Атака на Плей-Рин с точки зрения противника
(Автор, рядовой Хоанг Дуй, был рядовым в секции шифровальщиков штабной роты 803-го пехотного полка Вьетнамской народной армии. Он провел всю войну в Индокитае в Межзоне V (южный центальный Вьетнам) и является автором нескольких рассказов, опубликованных в еженедельной газете ВНА. Эта история была опубликована в изданной на французском языке книге 'Les premiers jours de notre combat', изданной в коммунистическом Северном Вьетнаме, в Ханое, в 1958 году. Этот рассказ примечателен своим пониманием процедур командования Вьетминя. Как мы увидим, коммунисты имели точное представление о количестве задействованных французских машин и подразделений; потери французов, однако, были преувеличены. Слова в [] — это пояснения, добавленные к исходному тексту для большей ясности. Прим. автора.)
... Партийный комитет в конце концов принял решение уничтожить форпост Плей-Рин, чтобы нанести глубокий удар по спокойным южным тылам противника. Месяц назад гарнизон поста составлял взвод армии Бао-Дай [вьетнамских националистов]. Но как только противник обнаружил наше присутствие, он усилил пост двумя ротами европейцев и африканцев, чтобы позаботиться о любой случайности. Если мы хотели одновременно ликвидировать новые позиции, удерживаемые подкреплениями вокруг опорного пункта, мы должны были оттеснить противника к центральному посту или плотно окружить его. Наш полк уже привык к такого рода операциям после боев вокруг перевала Део-Манг в 1953 году. Так что об этой части дела никто особо не беспокоился.

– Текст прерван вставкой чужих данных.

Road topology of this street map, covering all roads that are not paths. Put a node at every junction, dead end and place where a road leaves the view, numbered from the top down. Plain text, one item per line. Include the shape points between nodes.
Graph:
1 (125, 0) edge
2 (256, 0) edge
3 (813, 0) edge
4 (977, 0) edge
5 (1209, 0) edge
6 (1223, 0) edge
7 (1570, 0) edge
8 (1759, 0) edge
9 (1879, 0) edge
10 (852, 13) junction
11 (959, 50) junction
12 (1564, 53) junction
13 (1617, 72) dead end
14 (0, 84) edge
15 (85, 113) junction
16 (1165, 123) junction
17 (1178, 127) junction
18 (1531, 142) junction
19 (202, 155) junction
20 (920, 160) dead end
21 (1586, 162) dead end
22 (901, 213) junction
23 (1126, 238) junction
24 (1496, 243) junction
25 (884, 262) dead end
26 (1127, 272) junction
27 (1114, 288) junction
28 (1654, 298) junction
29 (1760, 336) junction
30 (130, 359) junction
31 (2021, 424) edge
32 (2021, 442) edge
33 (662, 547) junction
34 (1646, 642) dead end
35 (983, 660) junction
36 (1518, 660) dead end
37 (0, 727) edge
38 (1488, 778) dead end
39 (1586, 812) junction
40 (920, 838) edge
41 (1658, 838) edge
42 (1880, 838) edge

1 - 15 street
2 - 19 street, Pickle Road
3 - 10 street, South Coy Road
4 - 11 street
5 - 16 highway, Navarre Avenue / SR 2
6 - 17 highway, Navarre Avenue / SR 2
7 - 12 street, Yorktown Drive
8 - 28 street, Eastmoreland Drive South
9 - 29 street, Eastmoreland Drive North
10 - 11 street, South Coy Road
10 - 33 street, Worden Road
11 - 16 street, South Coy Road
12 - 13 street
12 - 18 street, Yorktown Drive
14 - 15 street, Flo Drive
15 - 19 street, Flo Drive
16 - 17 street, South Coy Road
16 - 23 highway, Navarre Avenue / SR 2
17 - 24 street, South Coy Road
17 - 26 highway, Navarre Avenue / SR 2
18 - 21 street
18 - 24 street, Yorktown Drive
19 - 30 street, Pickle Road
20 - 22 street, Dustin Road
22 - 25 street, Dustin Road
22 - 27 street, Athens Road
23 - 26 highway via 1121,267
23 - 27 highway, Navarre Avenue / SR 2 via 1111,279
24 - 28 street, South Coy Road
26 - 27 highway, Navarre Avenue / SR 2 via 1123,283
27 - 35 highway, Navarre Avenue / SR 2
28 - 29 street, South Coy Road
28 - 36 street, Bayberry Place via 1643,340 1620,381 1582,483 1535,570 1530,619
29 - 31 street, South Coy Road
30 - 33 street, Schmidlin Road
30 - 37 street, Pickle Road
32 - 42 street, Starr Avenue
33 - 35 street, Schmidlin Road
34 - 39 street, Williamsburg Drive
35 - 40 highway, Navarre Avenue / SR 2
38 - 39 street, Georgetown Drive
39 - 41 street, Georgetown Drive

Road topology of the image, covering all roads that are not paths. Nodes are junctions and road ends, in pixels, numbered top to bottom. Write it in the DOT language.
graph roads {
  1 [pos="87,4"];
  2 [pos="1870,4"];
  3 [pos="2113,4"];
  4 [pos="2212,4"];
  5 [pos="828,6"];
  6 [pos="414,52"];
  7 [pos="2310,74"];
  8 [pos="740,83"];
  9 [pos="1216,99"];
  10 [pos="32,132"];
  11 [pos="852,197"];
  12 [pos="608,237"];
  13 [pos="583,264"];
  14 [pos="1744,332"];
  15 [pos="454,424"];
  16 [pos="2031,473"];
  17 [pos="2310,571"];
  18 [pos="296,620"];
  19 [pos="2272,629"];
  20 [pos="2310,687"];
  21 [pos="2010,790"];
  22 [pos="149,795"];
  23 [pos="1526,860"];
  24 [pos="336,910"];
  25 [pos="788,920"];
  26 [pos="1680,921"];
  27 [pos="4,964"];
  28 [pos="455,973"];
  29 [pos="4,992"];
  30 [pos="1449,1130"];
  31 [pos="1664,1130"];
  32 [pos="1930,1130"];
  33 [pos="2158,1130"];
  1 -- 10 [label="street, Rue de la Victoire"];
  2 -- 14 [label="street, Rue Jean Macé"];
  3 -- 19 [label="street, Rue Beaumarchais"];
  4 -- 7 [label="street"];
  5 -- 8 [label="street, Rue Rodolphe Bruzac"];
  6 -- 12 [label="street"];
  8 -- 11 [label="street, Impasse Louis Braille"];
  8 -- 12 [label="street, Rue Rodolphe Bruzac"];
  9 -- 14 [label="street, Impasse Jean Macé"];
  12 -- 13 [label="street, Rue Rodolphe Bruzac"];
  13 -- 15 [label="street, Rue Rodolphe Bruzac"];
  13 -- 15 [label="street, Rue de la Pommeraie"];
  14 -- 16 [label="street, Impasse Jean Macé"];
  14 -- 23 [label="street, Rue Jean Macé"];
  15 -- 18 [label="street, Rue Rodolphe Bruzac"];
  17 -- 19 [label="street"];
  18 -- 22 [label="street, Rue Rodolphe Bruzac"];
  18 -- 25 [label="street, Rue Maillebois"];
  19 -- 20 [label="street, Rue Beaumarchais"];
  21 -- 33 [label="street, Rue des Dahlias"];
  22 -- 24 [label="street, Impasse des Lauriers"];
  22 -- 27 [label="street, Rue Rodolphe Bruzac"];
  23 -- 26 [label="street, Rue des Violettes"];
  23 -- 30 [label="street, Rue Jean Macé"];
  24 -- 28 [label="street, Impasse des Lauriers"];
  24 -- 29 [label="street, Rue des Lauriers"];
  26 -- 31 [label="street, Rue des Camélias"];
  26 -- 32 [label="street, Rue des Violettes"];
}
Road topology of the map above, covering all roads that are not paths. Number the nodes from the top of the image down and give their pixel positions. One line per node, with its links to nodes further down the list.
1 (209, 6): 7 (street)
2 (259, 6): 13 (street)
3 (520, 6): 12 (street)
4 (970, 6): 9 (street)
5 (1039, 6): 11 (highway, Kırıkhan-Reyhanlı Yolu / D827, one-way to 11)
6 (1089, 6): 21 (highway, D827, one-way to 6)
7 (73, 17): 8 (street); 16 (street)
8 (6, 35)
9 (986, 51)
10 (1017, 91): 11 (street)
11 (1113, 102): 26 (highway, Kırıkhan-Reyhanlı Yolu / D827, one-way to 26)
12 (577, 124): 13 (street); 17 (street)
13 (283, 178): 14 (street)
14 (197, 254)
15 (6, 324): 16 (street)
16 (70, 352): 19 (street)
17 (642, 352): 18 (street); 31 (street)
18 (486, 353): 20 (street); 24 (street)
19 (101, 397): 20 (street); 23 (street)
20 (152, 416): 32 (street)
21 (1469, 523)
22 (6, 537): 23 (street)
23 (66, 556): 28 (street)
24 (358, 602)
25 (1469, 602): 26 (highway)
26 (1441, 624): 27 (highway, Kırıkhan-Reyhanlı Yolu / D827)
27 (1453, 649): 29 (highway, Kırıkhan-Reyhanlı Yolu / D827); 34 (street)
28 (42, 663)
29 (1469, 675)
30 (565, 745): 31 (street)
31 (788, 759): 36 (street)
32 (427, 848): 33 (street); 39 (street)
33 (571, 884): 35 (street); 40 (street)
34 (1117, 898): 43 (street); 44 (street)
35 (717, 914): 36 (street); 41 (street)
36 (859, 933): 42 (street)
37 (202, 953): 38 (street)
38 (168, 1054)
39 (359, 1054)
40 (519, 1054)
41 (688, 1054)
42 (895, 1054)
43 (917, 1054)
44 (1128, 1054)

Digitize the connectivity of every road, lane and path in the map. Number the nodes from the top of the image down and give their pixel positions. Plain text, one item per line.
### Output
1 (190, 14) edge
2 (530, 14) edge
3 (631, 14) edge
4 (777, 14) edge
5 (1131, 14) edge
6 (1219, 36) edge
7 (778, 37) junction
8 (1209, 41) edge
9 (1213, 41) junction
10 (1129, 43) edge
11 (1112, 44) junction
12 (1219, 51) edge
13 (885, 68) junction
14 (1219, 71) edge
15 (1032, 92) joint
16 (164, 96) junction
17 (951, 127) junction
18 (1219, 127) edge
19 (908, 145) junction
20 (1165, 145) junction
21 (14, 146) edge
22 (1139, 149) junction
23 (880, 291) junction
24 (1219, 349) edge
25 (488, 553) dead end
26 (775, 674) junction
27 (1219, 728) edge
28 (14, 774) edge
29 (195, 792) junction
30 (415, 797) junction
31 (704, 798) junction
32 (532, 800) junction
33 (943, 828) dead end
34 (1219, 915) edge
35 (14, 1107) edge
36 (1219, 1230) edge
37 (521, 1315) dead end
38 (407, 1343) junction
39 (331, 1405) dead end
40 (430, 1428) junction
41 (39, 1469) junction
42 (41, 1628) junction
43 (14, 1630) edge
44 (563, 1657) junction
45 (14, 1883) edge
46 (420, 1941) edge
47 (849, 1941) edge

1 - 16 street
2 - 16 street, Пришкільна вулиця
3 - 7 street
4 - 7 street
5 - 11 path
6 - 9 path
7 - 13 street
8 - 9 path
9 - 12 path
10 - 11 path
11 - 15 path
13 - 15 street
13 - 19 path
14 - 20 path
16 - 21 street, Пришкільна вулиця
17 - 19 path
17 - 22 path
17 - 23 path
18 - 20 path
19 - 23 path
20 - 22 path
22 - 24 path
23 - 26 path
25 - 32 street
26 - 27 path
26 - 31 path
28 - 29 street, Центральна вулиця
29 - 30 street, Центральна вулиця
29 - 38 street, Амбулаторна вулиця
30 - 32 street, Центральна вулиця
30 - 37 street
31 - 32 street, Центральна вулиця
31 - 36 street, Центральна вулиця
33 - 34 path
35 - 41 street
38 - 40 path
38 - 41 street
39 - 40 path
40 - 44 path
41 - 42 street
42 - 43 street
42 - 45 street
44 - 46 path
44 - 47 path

Нас тревожило то, что мы уже были полком только по названию. Наш лучший батальон покинул нас, чтобы принять участие в действиях на равнине против высадки французов в Туйхоа. После ухода одной роты на шоссе ?14, у нас фактически осталось пять пехотных рот и две роты тяжелого вооружения. А называть их 'ротами' — это было громко сказано! У нас было много раненых и больных, которых некем было заменить. Однажды вечером, когда операция объяснялась по модели в 'песочнице', командир взвода пожаловался на нехватку людей.
— Сколько у вас осталось? — Спросил командир полка.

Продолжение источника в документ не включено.